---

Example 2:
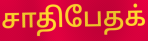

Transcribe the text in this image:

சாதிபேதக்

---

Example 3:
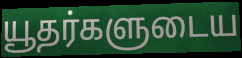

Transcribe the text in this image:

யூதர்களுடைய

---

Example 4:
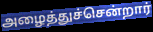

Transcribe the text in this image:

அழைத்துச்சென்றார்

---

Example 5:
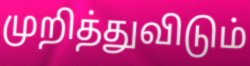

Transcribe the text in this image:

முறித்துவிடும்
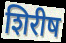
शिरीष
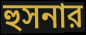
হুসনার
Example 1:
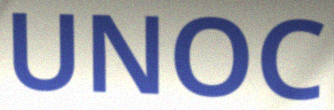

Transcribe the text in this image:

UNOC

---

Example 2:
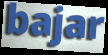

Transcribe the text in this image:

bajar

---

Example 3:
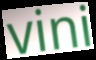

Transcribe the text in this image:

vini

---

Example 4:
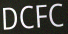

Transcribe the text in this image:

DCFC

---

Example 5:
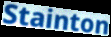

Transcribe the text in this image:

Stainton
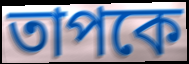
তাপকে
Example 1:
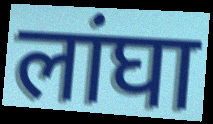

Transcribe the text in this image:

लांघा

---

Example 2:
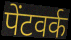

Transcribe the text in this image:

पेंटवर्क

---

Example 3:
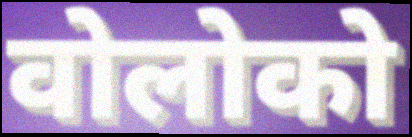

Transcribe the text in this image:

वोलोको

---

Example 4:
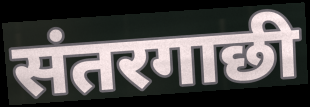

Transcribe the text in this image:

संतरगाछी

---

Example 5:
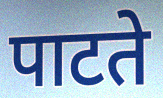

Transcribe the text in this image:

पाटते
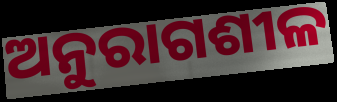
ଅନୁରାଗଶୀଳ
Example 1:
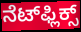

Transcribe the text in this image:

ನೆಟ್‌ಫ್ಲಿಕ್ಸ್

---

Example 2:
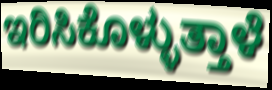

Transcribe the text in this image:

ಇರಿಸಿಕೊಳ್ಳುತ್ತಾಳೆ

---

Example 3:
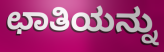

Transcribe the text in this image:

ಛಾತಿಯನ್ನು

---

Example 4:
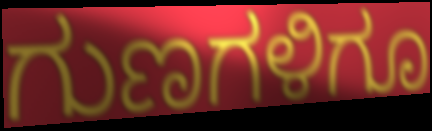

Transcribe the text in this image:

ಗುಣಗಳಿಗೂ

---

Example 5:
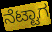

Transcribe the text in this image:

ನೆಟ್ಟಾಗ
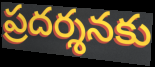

-------------------------

PROBLEM STATEMENT: Could you print the material above word for word and skip the images?

WRITTEN ANSWER:
---

Example 2:

Transcribe the text in this image:

சாதிபேதக்

---

Example 3:

Transcribe the text in this image:

யூதர்களுடைய

---

Example 4:

Transcribe the text in this image:

அழைத்துச்சென்றார்

---

Example 5:

Transcribe the text in this image:

முறித்துவிடும்
शिरीष
হুসনার
Example 1:

Transcribe the text in this image:

UNOC

---

Example 2:

Transcribe the text in this image:

bajar

---

Example 3:

Transcribe the text in this image:

vini

---

Example 4:

Transcribe the text in this image:

DCFC

---

Example 5:

Transcribe the text in this image:

Stainton
তাপকে
Example 1:

Transcribe the text in this image:

लांघा

---

Example 2:

Transcribe the text in this image:

पेंटवर्क

---

Example 3:

Transcribe the text in this image:

वोलोको

---

Example 4:

Transcribe the text in this image:

संतरगाछी

---

Example 5:

Transcribe the text in this image:

पाटते
ଅନୁରାଗଶୀଳ
Example 1:

Transcribe the text in this image:

ನೆಟ್‌ಫ್ಲಿಕ್ಸ್

---

Example 2:

Transcribe the text in this image:

ಇರಿಸಿಕೊಳ್ಳುತ್ತಾಳೆ

---

Example 3:

Transcribe the text in this image:

ಛಾತಿಯನ್ನು

---

Example 4:

Transcribe the text in this image:

ಗುಣಗಳಿಗೂ

---

Example 5:

Transcribe the text in this image:

ನೆಟ್ಟಾಗ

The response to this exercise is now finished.